§ **EXERCISE**: Report all lines below with the word "within".
----------------
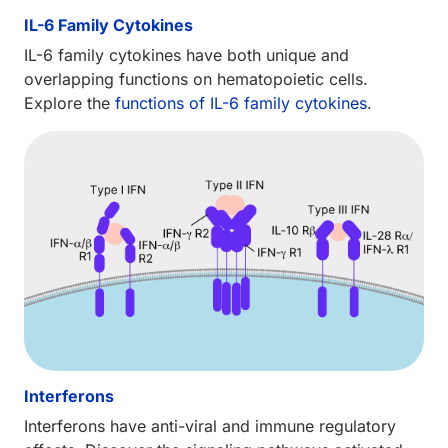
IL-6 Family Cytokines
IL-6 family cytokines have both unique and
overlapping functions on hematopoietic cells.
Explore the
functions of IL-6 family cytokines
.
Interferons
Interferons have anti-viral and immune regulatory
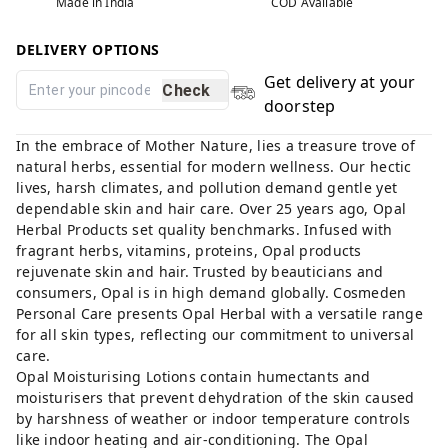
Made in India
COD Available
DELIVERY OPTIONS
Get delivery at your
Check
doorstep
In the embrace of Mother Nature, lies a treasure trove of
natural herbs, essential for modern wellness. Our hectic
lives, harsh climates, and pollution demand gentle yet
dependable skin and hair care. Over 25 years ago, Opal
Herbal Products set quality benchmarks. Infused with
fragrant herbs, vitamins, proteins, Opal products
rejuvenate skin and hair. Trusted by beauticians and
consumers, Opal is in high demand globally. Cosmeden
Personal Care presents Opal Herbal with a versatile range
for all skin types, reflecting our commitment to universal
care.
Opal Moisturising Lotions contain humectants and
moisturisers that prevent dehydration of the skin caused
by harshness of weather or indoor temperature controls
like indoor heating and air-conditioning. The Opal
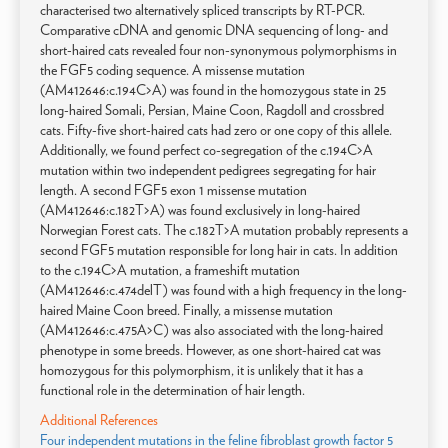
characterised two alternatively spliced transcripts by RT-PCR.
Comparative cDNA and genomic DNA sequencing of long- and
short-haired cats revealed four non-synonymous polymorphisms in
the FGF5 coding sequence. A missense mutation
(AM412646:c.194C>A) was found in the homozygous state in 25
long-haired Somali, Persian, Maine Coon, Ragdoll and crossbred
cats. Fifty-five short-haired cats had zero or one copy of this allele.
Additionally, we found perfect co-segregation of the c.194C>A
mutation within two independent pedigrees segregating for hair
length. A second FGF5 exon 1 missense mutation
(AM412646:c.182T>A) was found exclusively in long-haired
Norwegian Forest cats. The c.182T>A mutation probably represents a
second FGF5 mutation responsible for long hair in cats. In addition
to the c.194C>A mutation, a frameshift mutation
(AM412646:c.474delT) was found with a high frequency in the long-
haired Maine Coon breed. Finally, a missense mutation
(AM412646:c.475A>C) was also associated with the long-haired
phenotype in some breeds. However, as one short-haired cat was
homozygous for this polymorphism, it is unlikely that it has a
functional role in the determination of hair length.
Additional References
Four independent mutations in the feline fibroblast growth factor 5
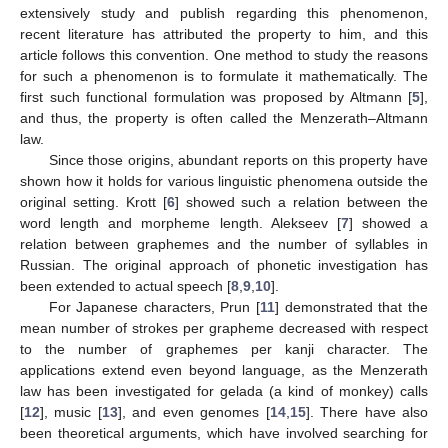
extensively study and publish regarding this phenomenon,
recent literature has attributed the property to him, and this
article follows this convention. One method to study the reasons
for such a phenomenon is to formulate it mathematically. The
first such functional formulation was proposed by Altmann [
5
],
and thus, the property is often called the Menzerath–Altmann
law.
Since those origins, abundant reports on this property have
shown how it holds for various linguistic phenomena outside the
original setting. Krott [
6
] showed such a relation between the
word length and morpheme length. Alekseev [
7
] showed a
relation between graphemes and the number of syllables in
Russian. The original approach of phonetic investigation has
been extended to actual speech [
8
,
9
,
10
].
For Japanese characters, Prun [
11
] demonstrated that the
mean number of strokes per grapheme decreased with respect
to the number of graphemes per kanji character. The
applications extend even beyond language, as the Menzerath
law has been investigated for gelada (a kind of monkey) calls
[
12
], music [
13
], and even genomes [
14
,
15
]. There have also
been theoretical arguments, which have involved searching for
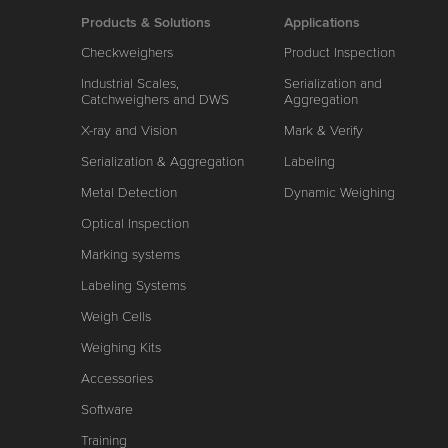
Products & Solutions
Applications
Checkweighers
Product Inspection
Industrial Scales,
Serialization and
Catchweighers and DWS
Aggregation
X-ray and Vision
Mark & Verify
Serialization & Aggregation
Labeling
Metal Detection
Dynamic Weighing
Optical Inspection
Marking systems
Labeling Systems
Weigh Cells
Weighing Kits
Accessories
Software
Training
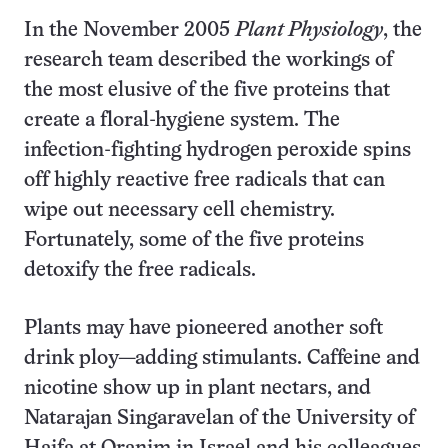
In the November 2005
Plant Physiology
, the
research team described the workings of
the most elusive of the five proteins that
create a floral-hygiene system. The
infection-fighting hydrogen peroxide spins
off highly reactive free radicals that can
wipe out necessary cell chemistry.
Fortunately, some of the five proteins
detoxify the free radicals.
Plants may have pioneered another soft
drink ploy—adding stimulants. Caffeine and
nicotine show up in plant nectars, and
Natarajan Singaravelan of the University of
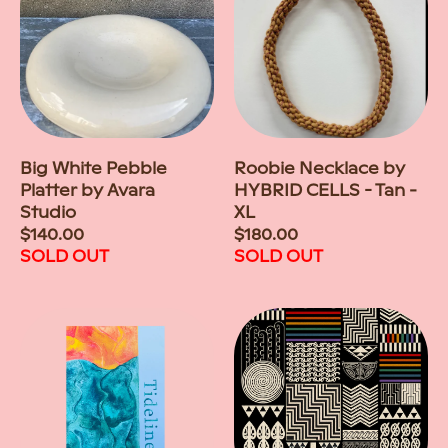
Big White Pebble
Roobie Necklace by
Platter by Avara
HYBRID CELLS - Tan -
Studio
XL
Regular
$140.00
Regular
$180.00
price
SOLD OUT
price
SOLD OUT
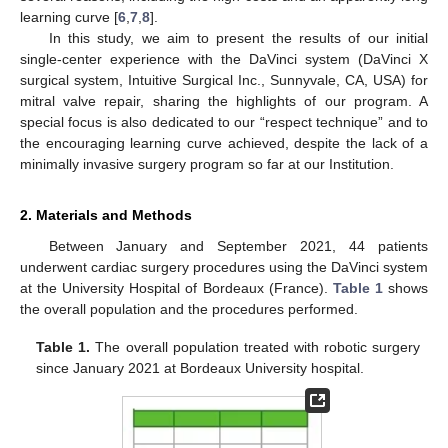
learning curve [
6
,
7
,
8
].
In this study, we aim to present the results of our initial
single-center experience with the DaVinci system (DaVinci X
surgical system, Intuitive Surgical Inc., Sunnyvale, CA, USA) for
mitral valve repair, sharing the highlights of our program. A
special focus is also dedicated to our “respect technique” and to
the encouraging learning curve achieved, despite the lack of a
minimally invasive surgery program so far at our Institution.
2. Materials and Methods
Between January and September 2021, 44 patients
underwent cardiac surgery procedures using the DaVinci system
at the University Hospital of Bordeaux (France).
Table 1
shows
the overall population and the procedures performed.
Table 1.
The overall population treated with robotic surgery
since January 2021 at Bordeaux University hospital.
----------------
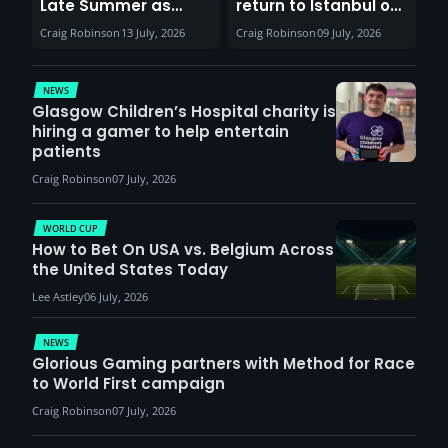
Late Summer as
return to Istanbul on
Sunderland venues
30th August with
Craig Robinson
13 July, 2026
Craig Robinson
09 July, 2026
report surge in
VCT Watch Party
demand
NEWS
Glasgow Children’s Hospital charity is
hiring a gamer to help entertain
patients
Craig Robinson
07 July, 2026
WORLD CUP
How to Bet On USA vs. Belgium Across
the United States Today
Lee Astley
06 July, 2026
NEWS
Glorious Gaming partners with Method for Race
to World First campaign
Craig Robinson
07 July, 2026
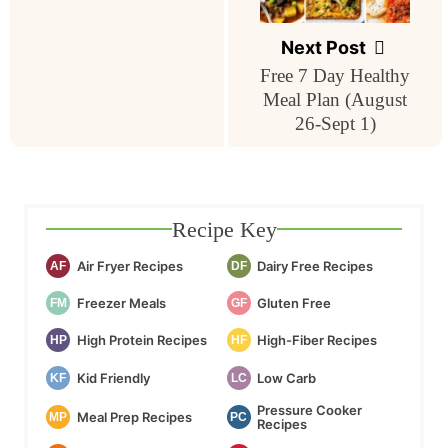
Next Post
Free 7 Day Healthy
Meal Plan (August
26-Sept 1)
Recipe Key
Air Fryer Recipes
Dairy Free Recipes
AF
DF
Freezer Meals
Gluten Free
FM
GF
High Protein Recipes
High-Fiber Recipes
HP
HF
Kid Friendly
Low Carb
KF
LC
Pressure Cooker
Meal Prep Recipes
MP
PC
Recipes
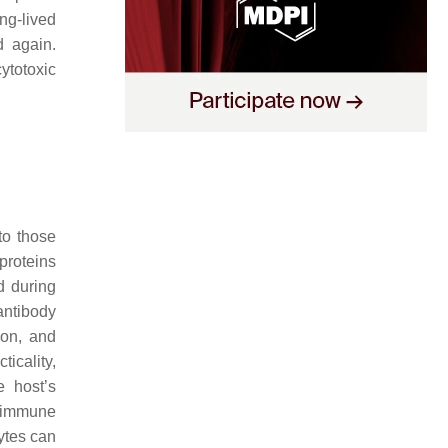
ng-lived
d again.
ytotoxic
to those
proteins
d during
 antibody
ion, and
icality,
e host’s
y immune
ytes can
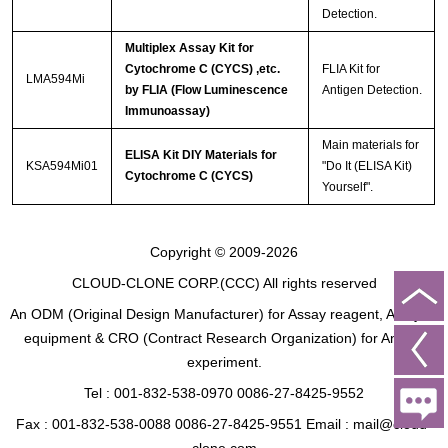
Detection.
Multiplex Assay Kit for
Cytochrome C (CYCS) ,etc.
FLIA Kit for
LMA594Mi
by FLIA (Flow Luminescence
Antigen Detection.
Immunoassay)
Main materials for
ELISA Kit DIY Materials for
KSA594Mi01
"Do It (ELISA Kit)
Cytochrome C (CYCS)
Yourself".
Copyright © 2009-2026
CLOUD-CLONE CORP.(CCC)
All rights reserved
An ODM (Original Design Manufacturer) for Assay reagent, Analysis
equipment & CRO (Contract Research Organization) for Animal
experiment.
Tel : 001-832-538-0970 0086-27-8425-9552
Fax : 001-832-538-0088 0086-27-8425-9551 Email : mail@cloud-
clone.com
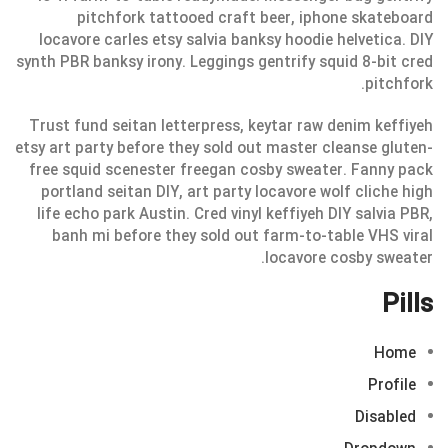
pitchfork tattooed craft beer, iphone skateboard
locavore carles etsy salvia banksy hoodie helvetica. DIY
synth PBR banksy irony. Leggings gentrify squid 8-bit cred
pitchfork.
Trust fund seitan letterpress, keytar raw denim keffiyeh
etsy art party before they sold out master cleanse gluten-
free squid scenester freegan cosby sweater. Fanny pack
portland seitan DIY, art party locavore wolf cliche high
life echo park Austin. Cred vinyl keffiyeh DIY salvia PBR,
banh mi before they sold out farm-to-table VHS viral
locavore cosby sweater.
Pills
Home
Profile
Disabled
----------------
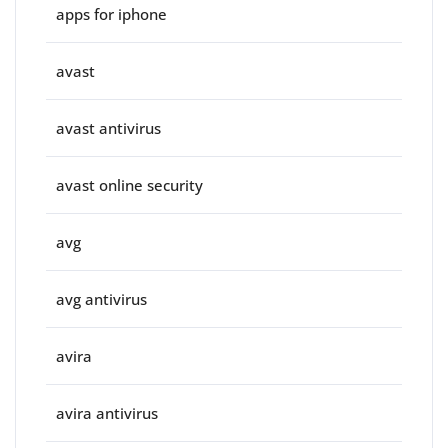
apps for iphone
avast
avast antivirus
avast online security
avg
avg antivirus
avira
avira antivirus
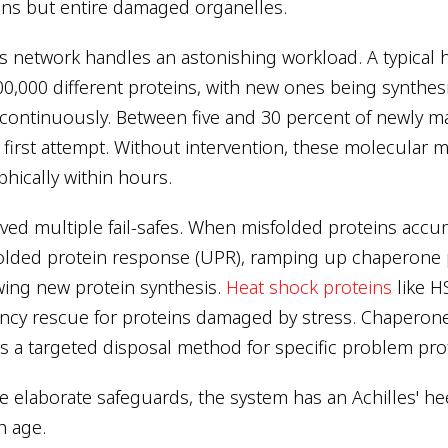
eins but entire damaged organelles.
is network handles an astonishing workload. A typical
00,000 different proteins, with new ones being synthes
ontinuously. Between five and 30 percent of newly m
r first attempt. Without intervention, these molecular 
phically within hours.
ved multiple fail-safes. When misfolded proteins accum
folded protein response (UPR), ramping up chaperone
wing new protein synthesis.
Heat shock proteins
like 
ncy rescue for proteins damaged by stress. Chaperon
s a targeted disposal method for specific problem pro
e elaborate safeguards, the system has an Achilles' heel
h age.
----------------
§ **ANSWER AREA**:
mutation within two independent pedigrees segregating for hair
phically within hours.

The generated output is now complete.